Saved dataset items
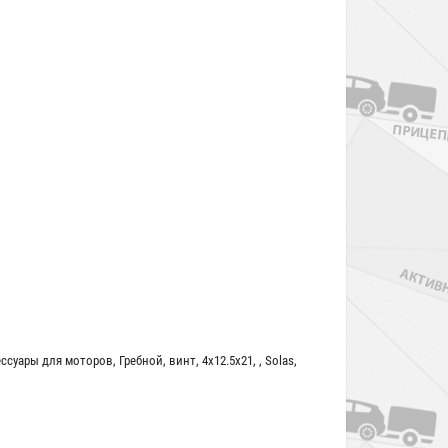
ессуары для моторов
,
Гребной
,
винт
,
4x12.5x21
,
,
Solas
,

• **ACTION ITEM**
Arrange the text lines of the listing as a JSON list of strings, one string per line, without blank lines or the pictures.

• **EXERCISE SOLUTION**
[
  "ессуары для моторов",
  ",",
  "Гребной",
  ",",
  "винт",
  ",",
  "4x12.5x21",
  ",",
  ",",
  "Solas",
  ","
]